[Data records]

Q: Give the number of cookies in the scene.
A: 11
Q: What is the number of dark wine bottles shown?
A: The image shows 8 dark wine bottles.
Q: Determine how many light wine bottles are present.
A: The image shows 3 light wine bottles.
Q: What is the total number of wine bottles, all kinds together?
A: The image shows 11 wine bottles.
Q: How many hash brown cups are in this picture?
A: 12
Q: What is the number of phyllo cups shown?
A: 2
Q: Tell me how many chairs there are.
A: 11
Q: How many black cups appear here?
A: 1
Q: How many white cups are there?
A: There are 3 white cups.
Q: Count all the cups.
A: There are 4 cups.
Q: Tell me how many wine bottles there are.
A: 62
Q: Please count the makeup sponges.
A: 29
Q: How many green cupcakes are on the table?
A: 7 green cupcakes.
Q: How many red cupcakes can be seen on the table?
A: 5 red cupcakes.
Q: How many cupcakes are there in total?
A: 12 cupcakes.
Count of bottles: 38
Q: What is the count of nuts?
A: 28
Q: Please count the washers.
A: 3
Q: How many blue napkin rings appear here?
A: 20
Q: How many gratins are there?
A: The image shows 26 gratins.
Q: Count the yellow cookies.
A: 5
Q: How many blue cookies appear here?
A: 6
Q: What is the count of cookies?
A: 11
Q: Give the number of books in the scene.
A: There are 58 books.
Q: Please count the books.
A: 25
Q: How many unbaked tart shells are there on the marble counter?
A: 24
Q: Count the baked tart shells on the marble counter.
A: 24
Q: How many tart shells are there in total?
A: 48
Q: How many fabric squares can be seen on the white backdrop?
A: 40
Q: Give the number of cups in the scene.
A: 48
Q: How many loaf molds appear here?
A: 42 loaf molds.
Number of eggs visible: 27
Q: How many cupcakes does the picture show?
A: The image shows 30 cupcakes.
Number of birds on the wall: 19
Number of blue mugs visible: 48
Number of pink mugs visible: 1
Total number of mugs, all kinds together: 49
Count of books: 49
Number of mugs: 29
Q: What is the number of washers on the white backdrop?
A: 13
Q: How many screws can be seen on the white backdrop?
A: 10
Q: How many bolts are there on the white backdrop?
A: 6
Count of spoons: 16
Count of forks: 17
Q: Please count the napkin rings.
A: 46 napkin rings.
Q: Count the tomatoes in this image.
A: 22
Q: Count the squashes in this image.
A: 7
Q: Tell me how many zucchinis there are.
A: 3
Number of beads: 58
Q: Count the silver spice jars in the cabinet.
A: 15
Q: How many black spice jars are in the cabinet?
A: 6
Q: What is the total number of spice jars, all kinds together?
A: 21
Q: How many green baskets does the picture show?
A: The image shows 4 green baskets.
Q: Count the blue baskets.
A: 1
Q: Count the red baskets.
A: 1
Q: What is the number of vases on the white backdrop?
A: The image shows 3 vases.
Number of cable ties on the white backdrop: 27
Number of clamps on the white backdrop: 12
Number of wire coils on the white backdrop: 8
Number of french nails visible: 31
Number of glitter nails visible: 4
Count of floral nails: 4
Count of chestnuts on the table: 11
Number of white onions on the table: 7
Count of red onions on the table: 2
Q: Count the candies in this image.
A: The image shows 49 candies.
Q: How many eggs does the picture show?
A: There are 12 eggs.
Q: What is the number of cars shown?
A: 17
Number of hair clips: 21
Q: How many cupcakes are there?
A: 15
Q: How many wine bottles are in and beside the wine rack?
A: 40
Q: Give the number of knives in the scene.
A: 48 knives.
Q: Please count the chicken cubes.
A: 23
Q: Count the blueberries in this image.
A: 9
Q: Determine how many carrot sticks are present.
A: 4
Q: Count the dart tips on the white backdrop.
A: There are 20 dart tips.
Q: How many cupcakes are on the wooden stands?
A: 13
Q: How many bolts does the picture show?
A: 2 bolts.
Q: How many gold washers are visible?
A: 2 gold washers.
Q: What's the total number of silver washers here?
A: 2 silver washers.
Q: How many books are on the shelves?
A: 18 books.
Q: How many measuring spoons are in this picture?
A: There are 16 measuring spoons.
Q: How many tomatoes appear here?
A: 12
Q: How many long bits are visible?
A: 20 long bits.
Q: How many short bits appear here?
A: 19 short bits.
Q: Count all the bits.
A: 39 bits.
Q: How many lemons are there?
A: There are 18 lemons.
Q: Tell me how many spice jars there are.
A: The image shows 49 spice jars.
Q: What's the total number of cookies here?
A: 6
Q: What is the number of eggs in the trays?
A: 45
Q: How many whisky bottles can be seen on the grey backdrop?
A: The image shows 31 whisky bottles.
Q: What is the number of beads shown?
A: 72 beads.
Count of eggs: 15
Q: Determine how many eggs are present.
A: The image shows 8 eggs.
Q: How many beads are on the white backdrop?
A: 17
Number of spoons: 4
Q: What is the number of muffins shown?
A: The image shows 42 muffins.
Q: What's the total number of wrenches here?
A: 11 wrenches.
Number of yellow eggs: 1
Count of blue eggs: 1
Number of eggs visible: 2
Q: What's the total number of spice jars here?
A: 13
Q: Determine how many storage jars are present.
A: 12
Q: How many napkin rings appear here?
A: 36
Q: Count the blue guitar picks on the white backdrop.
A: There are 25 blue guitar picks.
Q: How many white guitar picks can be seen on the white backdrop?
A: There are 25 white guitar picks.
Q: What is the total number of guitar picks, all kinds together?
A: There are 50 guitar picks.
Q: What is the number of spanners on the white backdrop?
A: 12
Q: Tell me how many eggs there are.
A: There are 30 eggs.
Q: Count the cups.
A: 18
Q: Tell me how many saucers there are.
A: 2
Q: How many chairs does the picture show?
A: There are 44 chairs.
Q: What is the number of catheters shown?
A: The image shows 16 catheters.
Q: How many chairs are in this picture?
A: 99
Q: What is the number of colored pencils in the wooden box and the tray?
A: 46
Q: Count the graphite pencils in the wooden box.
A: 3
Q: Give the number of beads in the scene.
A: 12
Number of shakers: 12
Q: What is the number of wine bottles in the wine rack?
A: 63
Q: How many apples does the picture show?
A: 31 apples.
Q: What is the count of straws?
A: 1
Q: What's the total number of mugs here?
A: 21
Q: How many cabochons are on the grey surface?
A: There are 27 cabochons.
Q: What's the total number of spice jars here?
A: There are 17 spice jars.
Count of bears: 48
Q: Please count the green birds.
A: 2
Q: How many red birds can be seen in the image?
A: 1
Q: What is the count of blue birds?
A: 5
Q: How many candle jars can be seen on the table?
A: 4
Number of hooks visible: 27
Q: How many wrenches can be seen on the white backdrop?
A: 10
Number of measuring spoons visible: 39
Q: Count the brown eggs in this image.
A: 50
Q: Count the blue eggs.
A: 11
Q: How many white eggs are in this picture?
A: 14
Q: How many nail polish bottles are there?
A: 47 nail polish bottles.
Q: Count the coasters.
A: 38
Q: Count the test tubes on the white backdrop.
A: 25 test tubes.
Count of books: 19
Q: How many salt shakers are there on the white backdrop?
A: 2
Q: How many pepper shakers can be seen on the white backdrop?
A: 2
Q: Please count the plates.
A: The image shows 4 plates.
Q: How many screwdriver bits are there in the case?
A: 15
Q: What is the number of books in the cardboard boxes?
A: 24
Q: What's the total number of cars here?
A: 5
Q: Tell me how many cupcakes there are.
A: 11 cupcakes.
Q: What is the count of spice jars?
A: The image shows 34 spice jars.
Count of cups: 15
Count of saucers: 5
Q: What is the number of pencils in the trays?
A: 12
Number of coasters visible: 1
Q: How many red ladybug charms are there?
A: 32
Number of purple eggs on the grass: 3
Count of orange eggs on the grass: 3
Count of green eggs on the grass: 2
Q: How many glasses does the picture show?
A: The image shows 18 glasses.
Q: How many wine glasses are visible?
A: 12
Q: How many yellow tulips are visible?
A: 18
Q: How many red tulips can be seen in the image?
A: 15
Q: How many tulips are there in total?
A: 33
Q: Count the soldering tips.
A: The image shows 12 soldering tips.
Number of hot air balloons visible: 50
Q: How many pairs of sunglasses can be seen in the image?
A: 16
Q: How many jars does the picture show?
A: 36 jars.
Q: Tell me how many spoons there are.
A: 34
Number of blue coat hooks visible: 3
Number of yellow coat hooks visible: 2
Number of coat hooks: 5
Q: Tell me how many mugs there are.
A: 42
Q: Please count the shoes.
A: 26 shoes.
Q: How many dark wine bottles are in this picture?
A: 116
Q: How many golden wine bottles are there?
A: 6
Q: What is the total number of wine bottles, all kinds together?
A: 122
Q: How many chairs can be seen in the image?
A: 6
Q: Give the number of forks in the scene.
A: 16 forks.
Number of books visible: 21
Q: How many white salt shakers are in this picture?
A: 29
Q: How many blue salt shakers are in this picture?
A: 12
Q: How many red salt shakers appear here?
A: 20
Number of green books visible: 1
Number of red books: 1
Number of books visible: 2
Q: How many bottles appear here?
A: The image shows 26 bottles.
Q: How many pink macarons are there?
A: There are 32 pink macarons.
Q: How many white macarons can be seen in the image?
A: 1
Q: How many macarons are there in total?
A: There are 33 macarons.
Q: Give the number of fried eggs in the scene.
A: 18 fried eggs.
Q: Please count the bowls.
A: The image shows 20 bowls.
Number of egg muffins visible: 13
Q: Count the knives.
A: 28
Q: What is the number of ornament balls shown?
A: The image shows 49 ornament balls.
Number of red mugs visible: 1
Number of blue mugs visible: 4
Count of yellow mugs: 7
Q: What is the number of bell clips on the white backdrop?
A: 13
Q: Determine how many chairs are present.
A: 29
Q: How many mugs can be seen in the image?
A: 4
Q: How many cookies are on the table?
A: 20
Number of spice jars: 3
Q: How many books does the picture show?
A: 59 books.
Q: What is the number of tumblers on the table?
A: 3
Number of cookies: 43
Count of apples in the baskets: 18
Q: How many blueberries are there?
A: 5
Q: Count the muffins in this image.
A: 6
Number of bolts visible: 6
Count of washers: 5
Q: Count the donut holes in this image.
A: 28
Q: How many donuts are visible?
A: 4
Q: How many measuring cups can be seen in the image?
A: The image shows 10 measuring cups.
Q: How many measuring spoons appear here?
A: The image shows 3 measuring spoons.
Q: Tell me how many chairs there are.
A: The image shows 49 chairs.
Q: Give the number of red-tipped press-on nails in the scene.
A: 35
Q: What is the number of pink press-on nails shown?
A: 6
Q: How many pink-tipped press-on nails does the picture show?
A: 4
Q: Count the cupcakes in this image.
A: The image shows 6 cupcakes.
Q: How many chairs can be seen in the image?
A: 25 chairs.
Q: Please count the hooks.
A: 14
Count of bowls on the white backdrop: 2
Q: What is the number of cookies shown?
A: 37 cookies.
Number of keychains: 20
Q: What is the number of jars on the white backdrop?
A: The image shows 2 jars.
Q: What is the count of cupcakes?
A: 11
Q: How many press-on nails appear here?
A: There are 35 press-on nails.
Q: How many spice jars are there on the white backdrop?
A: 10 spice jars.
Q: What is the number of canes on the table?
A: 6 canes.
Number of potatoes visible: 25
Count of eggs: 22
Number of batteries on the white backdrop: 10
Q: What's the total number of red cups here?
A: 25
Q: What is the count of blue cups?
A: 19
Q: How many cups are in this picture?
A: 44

__GIVEN REQUEST__: Copy out again, word for word, everything in the rows above from the line containing "Number of cookies: 43" down to the last row, including both of those lines.

__OUTPUT OF THE EXERCISE__:
Number of cookies: 43
Count of apples in the baskets: 18
Q: How many blueberries are there?
A: 5
Q: Count the muffins in this image.
A: 6
Number of bolts visible: 6
Count of washers: 5
Q: Count the donut holes in this image.
A: 28
Q: How many donuts are visible?
A: 4
Q: How many measuring cups can be seen in the image?
A: The image shows 10 measuring cups.
Q: How many measuring spoons appear here?
A: The image shows 3 measuring spoons.
Q: Tell me how many chairs there are.
A: The image shows 49 chairs.
Q: Give the number of red-tipped press-on nails in the scene.
A: 35
Q: What is the number of pink press-on nails shown?
A: 6
Q: How many pink-tipped press-on nails does the picture show?
A: 4
Q: Count the cupcakes in this image.
A: The image shows 6 cupcakes.
Q: How many chairs can be seen in the image?
A: 25 chairs.
Q: Please count the hooks.
A: 14
Count of bowls on the white backdrop: 2
Q: What is the number of cookies shown?
A: 37 cookies.
Number of keychains: 20
Q: What is the number of jars on the white backdrop?
A: The image shows 2 jars.
Q: What is the count of cupcakes?
A: 11
Q: How many press-on nails appear here?
A: There are 35 press-on nails.
Q: How many spice jars are there on the white backdrop?
A: 10 spice jars.
Q: What is the number of canes on the table?
A: 6 canes.
Number of potatoes visible: 25
Count of eggs: 22
Number of batteries on the white backdrop: 10
Q: What's the total number of red cups here?
A: 25
Q: What is the count of blue cups?
A: 19
Q: How many cups are in this picture?
A: 44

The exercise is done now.